=== INFORMATION PROVIDED ===

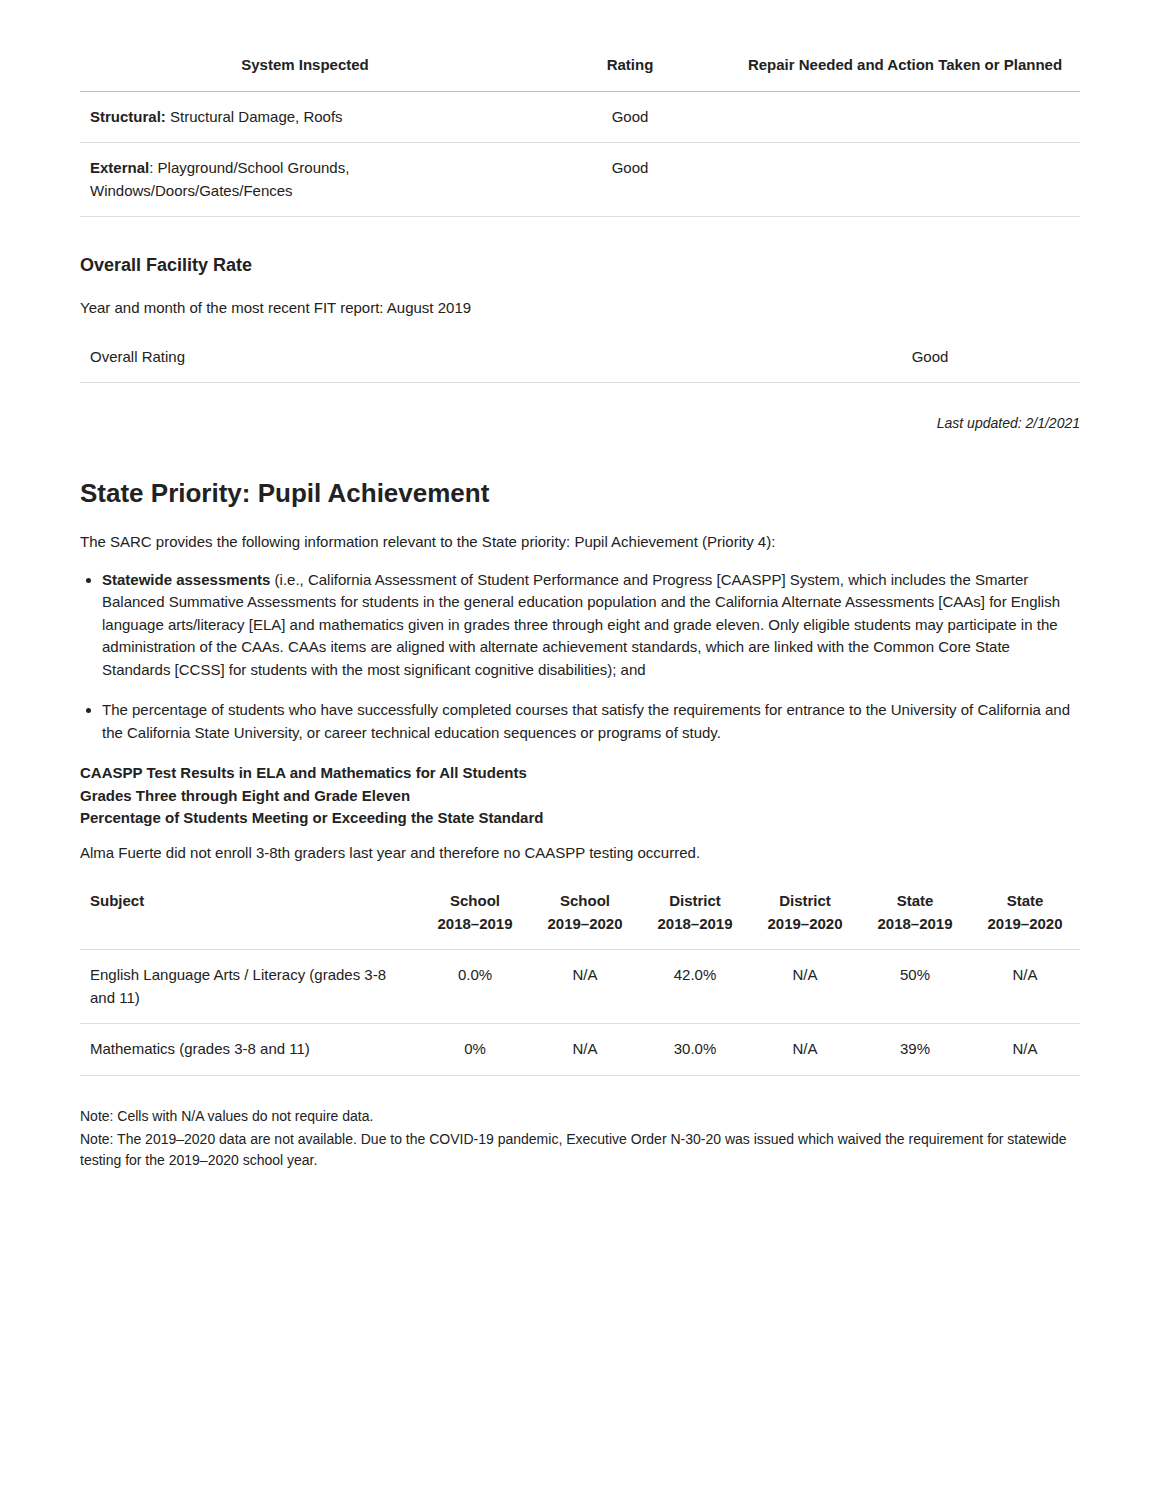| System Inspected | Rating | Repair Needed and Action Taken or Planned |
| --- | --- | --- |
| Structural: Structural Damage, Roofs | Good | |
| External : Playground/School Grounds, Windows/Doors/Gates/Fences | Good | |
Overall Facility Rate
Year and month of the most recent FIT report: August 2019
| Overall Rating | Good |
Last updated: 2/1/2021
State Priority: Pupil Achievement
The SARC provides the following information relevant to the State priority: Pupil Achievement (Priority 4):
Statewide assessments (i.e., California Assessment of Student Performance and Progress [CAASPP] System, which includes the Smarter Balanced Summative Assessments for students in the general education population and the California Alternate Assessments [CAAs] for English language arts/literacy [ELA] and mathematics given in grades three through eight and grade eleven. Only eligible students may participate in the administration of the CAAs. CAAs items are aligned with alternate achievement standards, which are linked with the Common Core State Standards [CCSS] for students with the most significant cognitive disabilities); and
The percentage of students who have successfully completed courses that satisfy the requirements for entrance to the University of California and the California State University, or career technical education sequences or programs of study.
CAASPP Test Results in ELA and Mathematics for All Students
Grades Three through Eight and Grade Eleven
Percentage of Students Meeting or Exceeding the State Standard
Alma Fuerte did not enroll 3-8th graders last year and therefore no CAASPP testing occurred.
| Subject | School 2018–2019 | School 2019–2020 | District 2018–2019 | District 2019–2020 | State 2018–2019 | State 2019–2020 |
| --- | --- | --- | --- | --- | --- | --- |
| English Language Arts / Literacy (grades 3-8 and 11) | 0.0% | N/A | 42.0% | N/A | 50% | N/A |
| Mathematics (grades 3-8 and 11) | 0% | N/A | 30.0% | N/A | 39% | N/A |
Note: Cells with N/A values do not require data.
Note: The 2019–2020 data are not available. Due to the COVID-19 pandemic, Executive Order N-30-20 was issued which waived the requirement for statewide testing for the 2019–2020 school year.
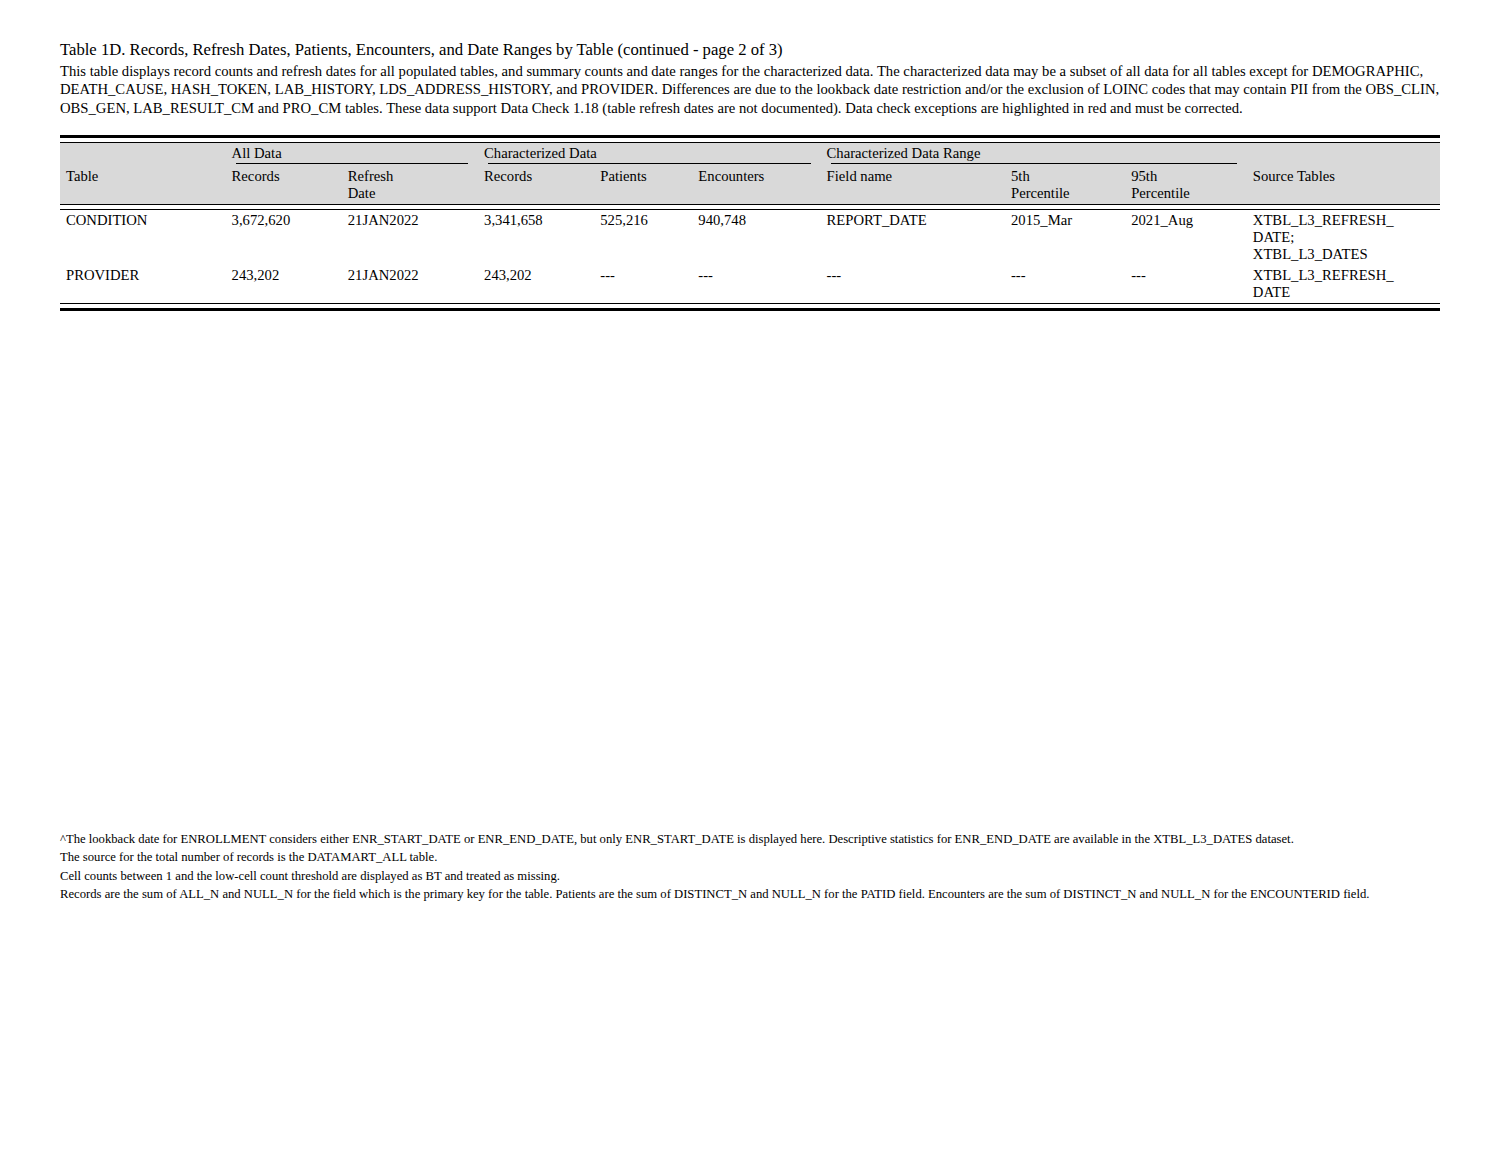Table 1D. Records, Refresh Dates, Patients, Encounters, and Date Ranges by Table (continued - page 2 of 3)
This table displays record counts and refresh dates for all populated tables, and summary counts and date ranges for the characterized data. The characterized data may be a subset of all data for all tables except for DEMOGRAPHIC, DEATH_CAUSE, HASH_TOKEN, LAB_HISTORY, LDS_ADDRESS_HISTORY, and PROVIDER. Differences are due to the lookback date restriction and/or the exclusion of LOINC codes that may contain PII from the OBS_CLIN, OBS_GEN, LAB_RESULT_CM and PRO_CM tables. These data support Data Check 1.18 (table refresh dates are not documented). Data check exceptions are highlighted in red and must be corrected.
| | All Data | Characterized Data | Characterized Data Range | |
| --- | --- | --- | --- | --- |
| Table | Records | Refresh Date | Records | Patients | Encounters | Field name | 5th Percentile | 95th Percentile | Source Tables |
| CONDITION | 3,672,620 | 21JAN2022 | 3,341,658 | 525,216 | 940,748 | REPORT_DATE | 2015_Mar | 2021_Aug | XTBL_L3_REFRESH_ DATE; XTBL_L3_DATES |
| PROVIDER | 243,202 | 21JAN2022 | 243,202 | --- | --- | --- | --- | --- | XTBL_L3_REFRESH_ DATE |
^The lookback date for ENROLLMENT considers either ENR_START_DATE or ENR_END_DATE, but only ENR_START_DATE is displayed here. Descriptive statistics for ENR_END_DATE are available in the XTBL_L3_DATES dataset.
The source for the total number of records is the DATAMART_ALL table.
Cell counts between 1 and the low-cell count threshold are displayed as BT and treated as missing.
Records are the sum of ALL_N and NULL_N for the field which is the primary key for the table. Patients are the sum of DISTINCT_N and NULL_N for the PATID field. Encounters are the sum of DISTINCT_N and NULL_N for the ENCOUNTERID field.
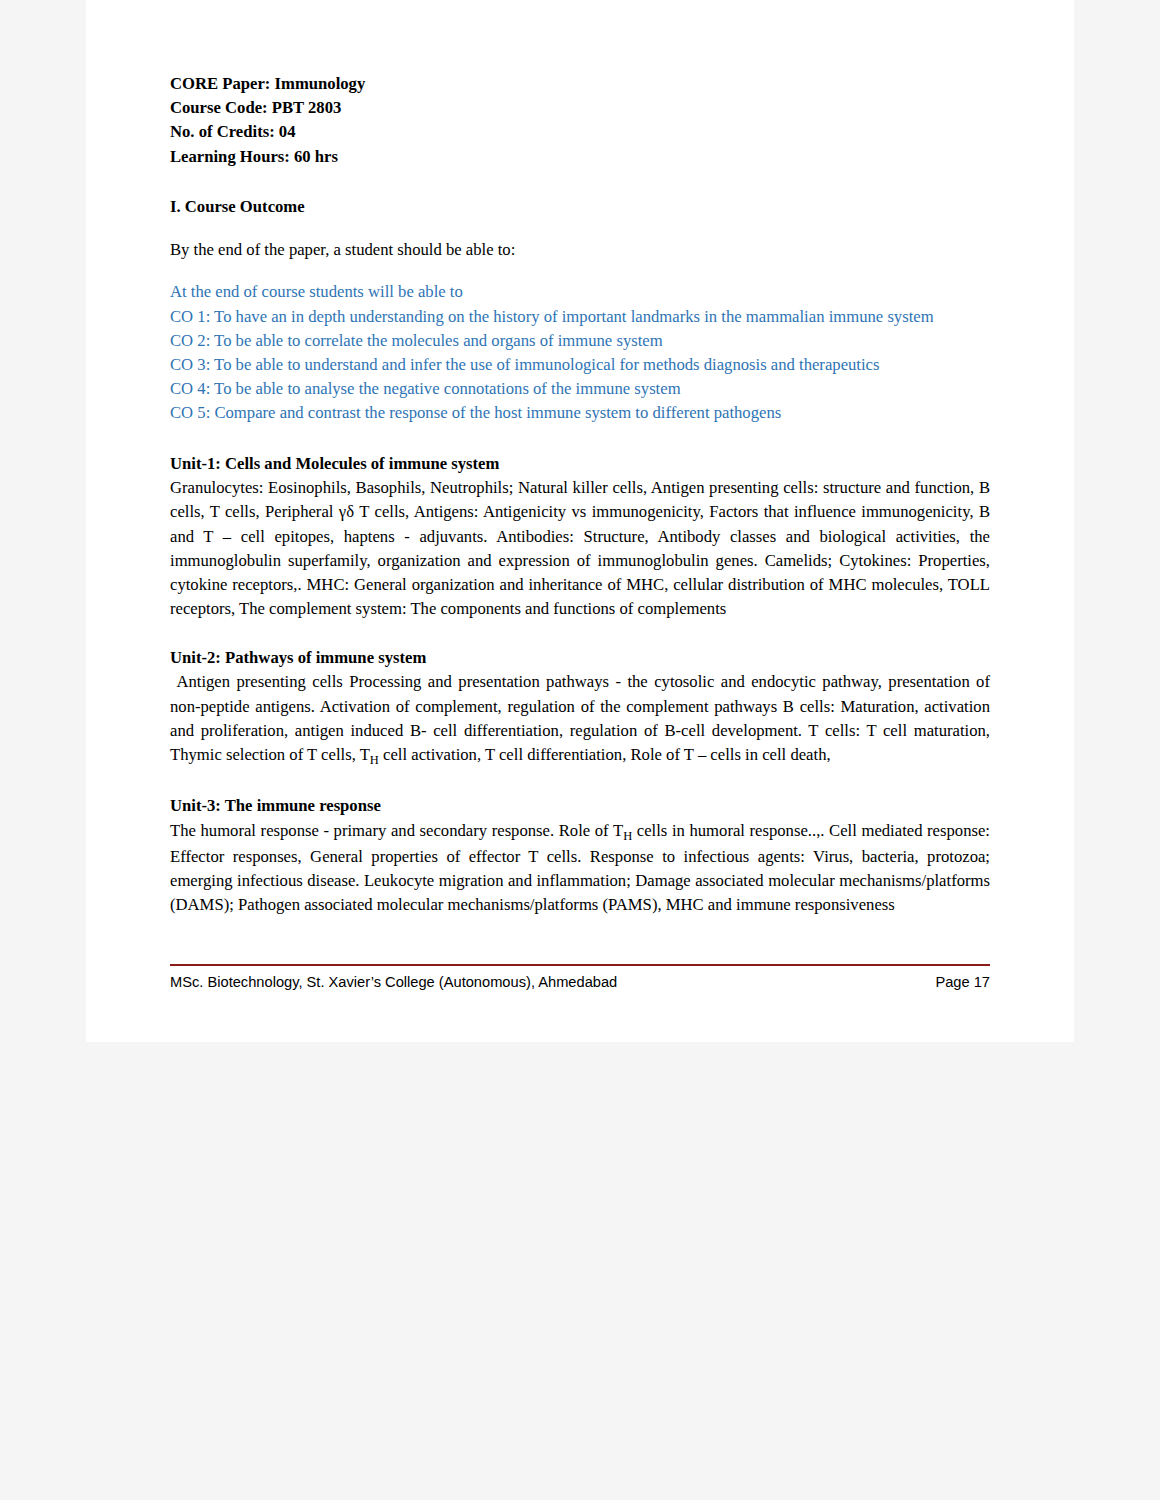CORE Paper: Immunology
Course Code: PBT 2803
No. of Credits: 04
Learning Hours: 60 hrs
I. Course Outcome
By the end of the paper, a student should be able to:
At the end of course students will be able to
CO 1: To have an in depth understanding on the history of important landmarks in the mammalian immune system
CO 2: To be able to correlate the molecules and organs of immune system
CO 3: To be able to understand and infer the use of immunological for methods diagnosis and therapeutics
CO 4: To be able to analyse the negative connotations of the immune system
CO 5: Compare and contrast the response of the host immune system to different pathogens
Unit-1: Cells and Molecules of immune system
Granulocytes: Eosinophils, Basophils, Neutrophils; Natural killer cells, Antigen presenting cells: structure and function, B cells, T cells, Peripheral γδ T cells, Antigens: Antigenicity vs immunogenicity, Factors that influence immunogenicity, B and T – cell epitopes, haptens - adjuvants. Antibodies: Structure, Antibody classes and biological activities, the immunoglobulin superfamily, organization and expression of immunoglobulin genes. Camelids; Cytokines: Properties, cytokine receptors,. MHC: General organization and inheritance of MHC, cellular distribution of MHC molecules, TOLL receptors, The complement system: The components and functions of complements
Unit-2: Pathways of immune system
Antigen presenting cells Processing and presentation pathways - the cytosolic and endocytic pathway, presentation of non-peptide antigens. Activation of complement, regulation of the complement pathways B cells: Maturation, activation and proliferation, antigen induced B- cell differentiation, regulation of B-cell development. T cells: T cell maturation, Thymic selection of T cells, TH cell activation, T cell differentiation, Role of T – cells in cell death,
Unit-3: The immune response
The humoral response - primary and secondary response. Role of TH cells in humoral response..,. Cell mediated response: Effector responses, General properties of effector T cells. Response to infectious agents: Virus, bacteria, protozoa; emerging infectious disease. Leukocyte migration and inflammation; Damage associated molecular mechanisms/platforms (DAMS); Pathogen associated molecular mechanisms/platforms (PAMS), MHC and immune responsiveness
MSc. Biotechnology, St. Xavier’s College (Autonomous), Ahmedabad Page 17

=== WHAT YOU SHOULD DO ===
All that belongs in your answer is the stretch of entries above from the line with "The percentage of" through the line with "CAASPP Test Results", printed exactly.

=== RESPONSE TO THE EXERCISE ===
The percentage of students who have successfully completed courses that satisfy the requirements for entrance to the University of California and the California State University, or career technical education sequences or programs of study.
CAASPP Test Results in ELA and Mathematics for All Students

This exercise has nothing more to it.